_Task prompt_
Your copy of the listing should match it exactly, only without pictures.
BEGIN
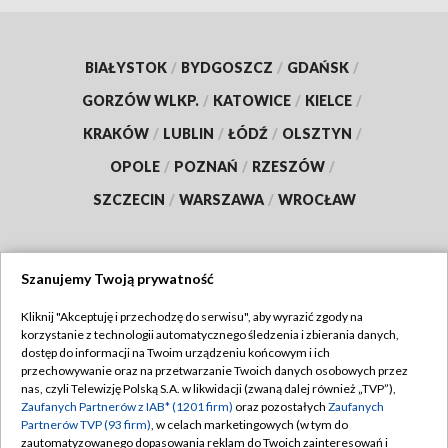
BIAŁYSTOK
/
BYDGOSZCZ
/
GDAŃSK
/
GORZÓW WLKP.
/
KATOWICE
/
KIELCE
/
KRAKÓW
/
LUBLIN
/
ŁÓDŹ
/
OLSZTYN
/
OPOLE
/
POZNAŃ
/
RZESZÓW
/
SZCZECIN
/
WARSZAWA
/
WROCŁAW
Szanujemy Twoją prywatność
Dołącz do nas:
Kliknij "Akceptuję i przechodzę do serwisu", aby wyrazić zgody na
korzystanie z technologii automatycznego śledzenia i zbierania danych,
TVP
dostęp do informacji na Twoim urządzeniu końcowym i ich
Abonament TVP
przechowywanie oraz na przetwarzanie Twoich danych osobowych przez
Regulamin TVP
nas, czyli Telewizję Polską S.A. w likwidacji (zwaną dalej również „TVP”),
Emisja w TVP
Zaufanych Partnerów z IAB* (1201 firm)
oraz pozostałych
Zaufanych
Polityka prywatności
Partnerów TVP (93 firm)
, w celach marketingowych (w tym do
Centrum informacji TVP
Moje zgody
zautomatyzowanego dopasowania reklam do Twoich zainteresowań i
END
_Your solution_
BIAŁYSTOK
/
BYDGOSZCZ
/
GDAŃSK
/
GORZÓW WLKP.
/
KATOWICE
/
KIELCE
/
KRAKÓW
/
LUBLIN
/
ŁÓDŹ
/
OLSZTYN
/
OPOLE
/
POZNAŃ
/
RZESZÓW
/
SZCZECIN
/
WARSZAWA
/
WROCŁAW
Szanujemy Twoją prywatność
Dołącz do nas:
Kliknij "Akceptuję i przechodzę do serwisu", aby wyrazić zgody na
korzystanie z technologii automatycznego śledzenia i zbierania danych,
TVP
dostęp do informacji na Twoim urządzeniu końcowym i ich
Abonament TVP
przechowywanie oraz na przetwarzanie Twoich danych osobowych przez
Regulamin TVP
nas, czyli Telewizję Polską S.A. w likwidacji (zwaną dalej również „TVP”),
Emisja w TVP
Zaufanych Partnerów z IAB* (1201 firm)
oraz pozostałych
Zaufanych
Polityka prywatności
Partnerów TVP (93 firm)
, w celach marketingowych (w tym do
Centrum informacji TVP
Moje zgody
zautomatyzowanego dopasowania reklam do Twoich zainteresowań i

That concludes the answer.